Today’s centenary of the Representation of the People Act is in danger of becoming a rose-tinted celebration of votes for women. But it’s worth us remembering this historic legislation with more clarity, so that the anniversary does not get used as an excuse for curtailing democracy once more.
For a start, the Act only extended the franchise to some women – those over the age of thirty, who were occupiers of property or married to occupiers. Younger women still had to wait another decade before they could enjoy the same rights. What’s largely forgotten today is that the 1918 Act newly enfranchised more than five million men, mainly working-class men without property. As a result, the electorate tripled from 7.7 million to 21.4 million with women making up 43 per cent of voters.
Of course, it is thanks to the efforts of the suffragettes that giving the vote to women was on the agenda at all. Over 1000 women were imprisoned, with many going on hunger strike during a sustained fight for suffrage. These brave women deserve all the commemorative concerts, plays, column inches and public debates. Today’s feminists might like to compare themselves to the suffragettes, but they don’t even come close.
The mythology building up around the centenary makes it seems as if suffrage was granted to women as a reward for dropping militancy and getting behind the nation’s war effort. Emmeline and Christabel Pankhurst did urge women to back king and country; they were responsible for giving out white feathers and shaming men who had not signed up. But the idea that democracy was doled out, like sweeties to a reformed child, doesn’t stack up. The majority of women who undertook war work were under 30 and did not get the vote as a thank you.
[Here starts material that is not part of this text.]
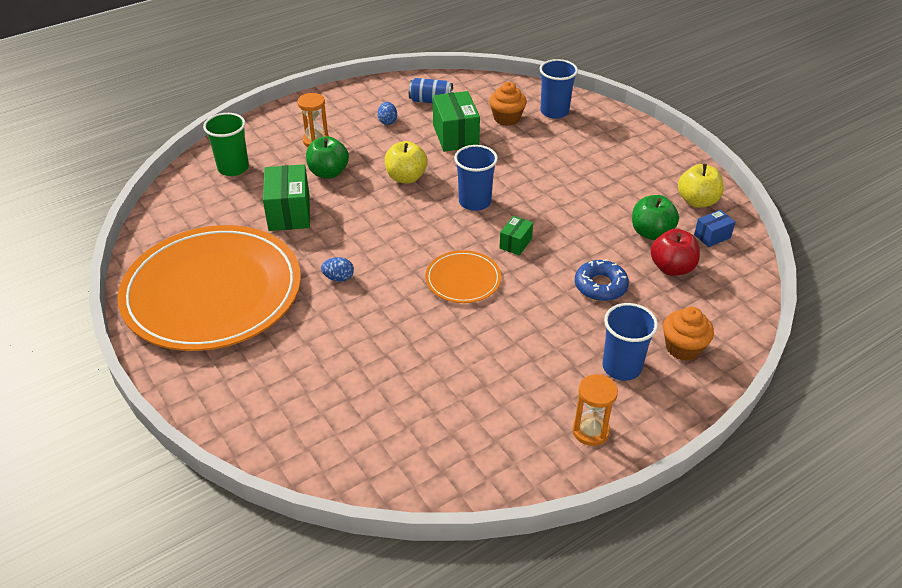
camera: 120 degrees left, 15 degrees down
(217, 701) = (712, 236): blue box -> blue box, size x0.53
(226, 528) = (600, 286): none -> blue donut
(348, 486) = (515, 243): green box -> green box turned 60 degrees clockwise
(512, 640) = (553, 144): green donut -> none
Back in 1918, a general election, postponed for a decade, could not have been held without a complete overhaul of franchise. An electoral system based primarily upon male property rights was unworkable following the upheavals of the First World War. It was feared that any government elected on such a small mandate would lack legitimacy. So it was partly to shore up the size of the electorate that all men over the age of 21 and eight million women were granted the vote.
The First World War saw working-class men conscripted and subject to military law. They fought and saw their comrades killed, yet had not been able to vote for the government sending them to a potential death. It was inconceivable that millions of returning soldiers would go back to having no say in how their country was governed. What is truly significant about the Representation of the People Act was that, for the first time, franchise was separated from property. The right to vote became a personal right, inherent in the individual.
But suffrage was no more a reward for well-behaved working-class men than it was for good women. The establishment, having watched in horror as revolution occurred in Russia, worried that men politicised through the experience of war would foment revolution at home. These fears were not ungrounded. In the years before the First World War there had been a huge upsurge in the number of unofficial strikes. Trotsky wrote that, ‘the vague shadow of revolution hovered over Britain in those days.’ This fear of social unrest, and perhaps even of revolution, drove the expansion of democracy. The ruling class gambled it was better to have people casting votes than building barricades.
The Representation of the People Act was a victory for working-class men and some women. It dealt a blow to an establishment used to ruling unchecked. But it can seem as if today’s establishment is all too nostalgic for a time when it could rule without having to be accountable to the electorate. Today, tragically, the centenary of the Act is being used to justify calls to restrict democracy. Theresa May has argued politics needs to be made more female-friendly by curtailing the intimidation of MPs. Yet I’m convinced Sylvia Pankhurst for one would have defended the right to protest and balked at the idea that women need special protections in order to engage in politics. Meanwhile, Emily Thornberry’s argument that votes should be given to 16 years-olds smacks of rewards for good children likely to back Labour.
Despite all the electoral reforms, the practice of ‘plural voting’, whereby people with a university degree could vote twice, was actually expanded in 1918. Not just graduates of Oxford and Cambridge but those who had attended provincial universities could also vote in the constituency where they were resident and where they went to university. Similarly, people with business premises in another constituency could vote twice too. This expansion was a deliberate move to prevent the submerging of more wealthy and more educated voters by the newly enfranchised masses. The response some academics have shown to the outcome of the EU referendum suggests this is an anti-democratic practice some would quite clearly like to see rehabilitated.
The Representation of the People Act deserves celebrating because it allowed citizens who had previously had no say in who ruled over them to have a voice. As the vote for Brexit demonstrated, democracy has the ability to turn society on its head. This is both wonderful and dangerous. But it’s completely lost in the warm glow of the current ‘Votes for Women!’ celebrations.